Pythonpip — Package Installer

pip — Package Installer

pip is Python's standard package installer. It downloads and installs libraries — anything from small utilities to large frameworks — so you can use them in your own code without writing them from scratch. pip has shipped bundled with Python since version 3.4, so on any modern Python install, it's already available via the pip (or pip3) command.

PyPI: Where Packages Come From

By default, pip downloads packages from the Python Package Index (PyPI), hosted at pypi.org. PyPI is a public registry where anyone can publish a package under a name and version number. When you run pip install requests, pip looks up requests on PyPI, resolves its dependencies, downloads the right files for your platform, and installs them into your environment.

Installing Packages

Bash
pip install requests

This installs the latest version of requests (and any packages it depends on) into your current Python environment.

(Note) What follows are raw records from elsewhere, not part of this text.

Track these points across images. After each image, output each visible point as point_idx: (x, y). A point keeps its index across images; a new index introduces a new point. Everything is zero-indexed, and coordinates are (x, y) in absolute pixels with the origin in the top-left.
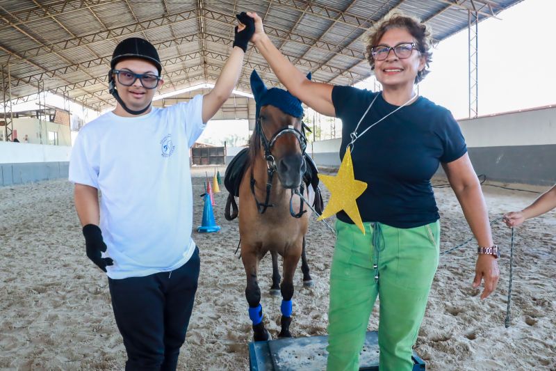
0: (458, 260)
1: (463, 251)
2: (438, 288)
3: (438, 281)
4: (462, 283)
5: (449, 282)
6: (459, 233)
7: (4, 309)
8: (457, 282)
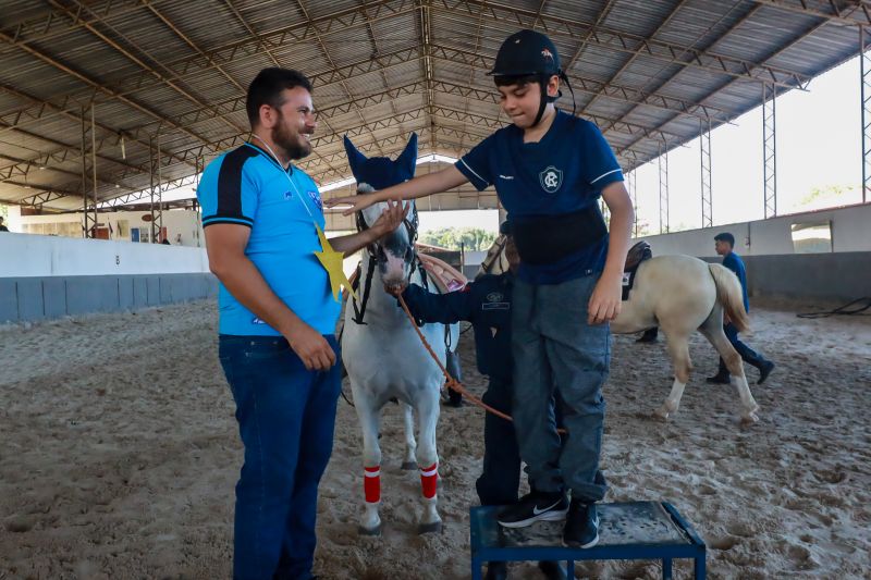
0: (819, 430)
1: (830, 417)
2: (778, 469)
3: (779, 458)
4: (817, 464)
5: (797, 460)
6: (829, 389)
7: (158, 465)
8: (811, 461)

Installing a Specific Version

Sometimes you need an exact version — to match a production environment, or because a newer release breaks your code. Pin the version with ==:

Bash
pip install requests==2.31.0
Upgrading and Uninstalling

To bring an already-installed package up to its latest version, use -U (short for --upgrade):

Bash
pip install -U requests
# equivalent, spelled out:
pip install --upgrade requests

To remove a package entirely:

Bash
pip uninstall requests
Listing Installed Packages

pip gives you two related but differently-formatted views of what's installed. pip list prints a friendly, human-readable table:

Bash
pip list

pip freeze, on the other hand, prints output in the exact package==version format that a requirements.txt file expects — making it the tool you use to snapshot an environment for reproduction elsewhere:

Bash
pip freeze
The requirements.txt Workflow

Most Python projects track their dependencies in a requirements.txt file. The typical workflow has two halves: capturing the current environment's package versions, and later reinstalling those exact versions somewhere else (a teammate's machine, a CI runner, a production server).

Bash
# Snapshot everything currently installed into requirements.txt
pip freeze > requirements.txt

# Later, on another machine, reproduce that exact set of packages
pip install -r requirements.txt

A typical requirements.txt file looks like this:

Bash
requests==2.31.0
flask==3.0.0
python-dotenv==1.0.0
Note
`pip freeze` captures every package in the current environment, including transitive dependencies you didn't install directly. For larger projects, many teams instead hand-maintain a `requirements.txt` (or use a tool like Poetry or pip-tools) listing only their direct dependencies, letting the tool resolve the rest.
Installing from GitHub or a Local Path

pip isn't limited to PyPI. You can install directly from a Git repository:

Bash
pip install git+https://github.com/user/repo.git

Or from a package sitting in a local directory — useful while developing your own library:

Bash
pip install ./my-local-package

# "editable" install: changes to the source are picked up
# immediately without reinstalling
pip install -e .

The -e (editable) flag is especially handy when you're actively developing a package alongside a project that depends on it — edits to the source take effect immediately, with no reinstall step.

Common pip Commands

Command

Description

pip install <package>

Install the latest version of a package

pip install <package>==<version>

Install a specific version

pip install -U <package>

Upgrade an already-installed package

pip uninstall <package>

Remove an installed package

pip list

Show installed packages in a readable table

pip freeze

Show installed packages in requirements.txt format

pip install -r requirements.txt

Install everything listed in a requirements file

pip install -e .

Install the current directory as an editable package

pip show <package>

Display metadata about an installed package

Tip
Always create and activate a virtual environment before running `pip install`. Without one, packages install into your global (or system) Python, which can quickly lead to version conflicts between unrelated projects. A virtual environment gives each project its own isolated set of installed packages.
Warning
Avoid running `pip install` with `sudo` to "fix" permission errors on your system Python. That installs packages system-wide, can conflict with packages your operating system depends on, and is almost always a sign you should be using a virtual environment instead.